Mojo has been on the innertubes for a LONG TIME. Pre-web days. Text only UNIX days. I’ve seen some pretty terrible and/or shocking things in those decades. NONE of which--and I mean NONE--were encountered ACCIDENTALLY. Yes, folks, I’ve had to ACTIVELY SEARCH THEM OUT and KNOWINGLY click on the links. Yep. I did it. All by myself.

Life Lessons From Mojo's New Acquaintance

So Mojo was let out of her house briefly, for some reason or other, and encountered an interesting drunk person at a get-together. Well, at least HE thought he was interesting, and that's all that matters in the world, huh? I found him, let's say, mildly intriguing, though NOT generally the sort with which I would wish to survive a plane crash. Though it must be said, some drunks have AMAZING survival skills. But I'm thinking this one... not so much.

It did not take long, in our remarkably brief introduction, before he was unburdening to me the legal and financial woes of his son, who was young and drunk and full of beans; an apple that not only has NOT landed close to the tree but has yet to even think of falling.

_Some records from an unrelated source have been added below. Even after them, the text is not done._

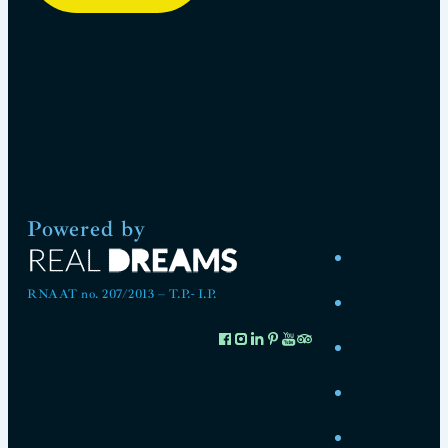
Powered by
RNAAT no. 207/2013 – T.P.- I.P.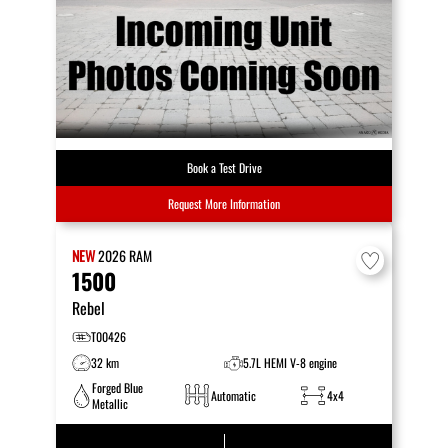
Book a Test Drive
Request More Information
NEW
2026
RAM
1500
Rebel
T00426
32 km
5.7L HEMI V-8 engine
Forged Blue
Automatic
4x4
Metallic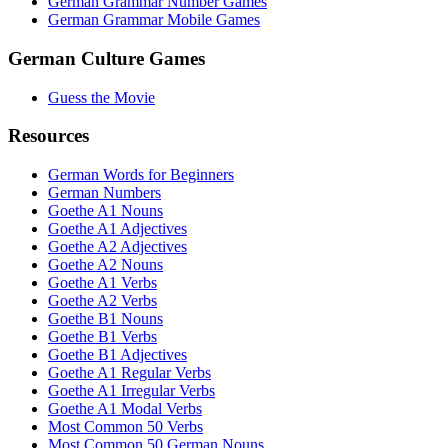
German Grammar Number Games
German Grammar Mobile Games
German Culture Games
Guess the Movie
Resources
German Words for Beginners
German Numbers
Goethe A1 Nouns
Goethe A1 Adjectives
Goethe A2 Adjectives
Goethe A2 Nouns
Goethe A1 Verbs
Goethe A2 Verbs
Goethe B1 Nouns
Goethe B1 Verbs
Goethe B1 Adjectives
Goethe A1 Regular Verbs
Goethe A1 Irregular Verbs
Goethe A1 Modal Verbs
Most Common 50 Verbs
Most Common 50 German Nouns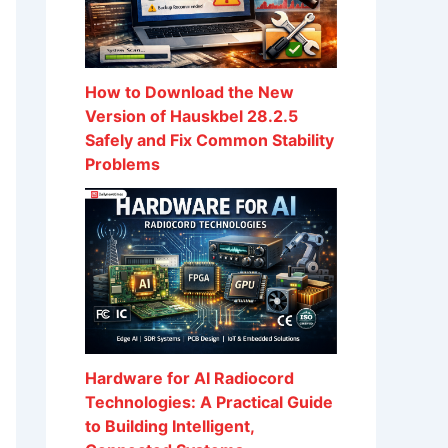
How to Download the New
Version of Hauskbel 28.2.5
Safely and Fix Common Stability
Problems
Hardware for AI Radiocord
Technologies: A Practical Guide
to Building Intelligent,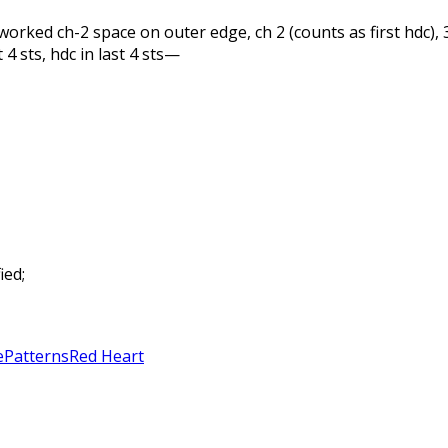
 unworked ch-2 space on outer edge, ch 2 (counts as first hdc),
 4 sts, hdc in last 4 sts—
ied;
e
Patterns
Red Heart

This young man was apparently in his late twenties or early thirties, unemployed, still lived at home and had not fully embraced the valuable life lessons his father was so eager to share with the rest of the world. "You know, stuff you learn when you're young, but he's yet to learn it," my new acquaintance shrugged, stating with a frustrated paternal sigh what is so very obvious to us older folk. "Like, don't take a swing at a cop."

I agreed that getting into fisticuffs with law enforcement is indeed more of a young man's game.

A Sobering Tale of Altered Expectations

One sobering and humbling thing Mojo has often been made painfully aware of is the gaping, yawning chasm between my interior life--in which Mojo is the calm, intelligent, integrity-oozing, loveable scamp we all worship around here--and Mojo's public behavior, in which, uh, while I'm not really a MONSTER, nonetheless things are never quite so competent and gracefully balletical as I assume it will be.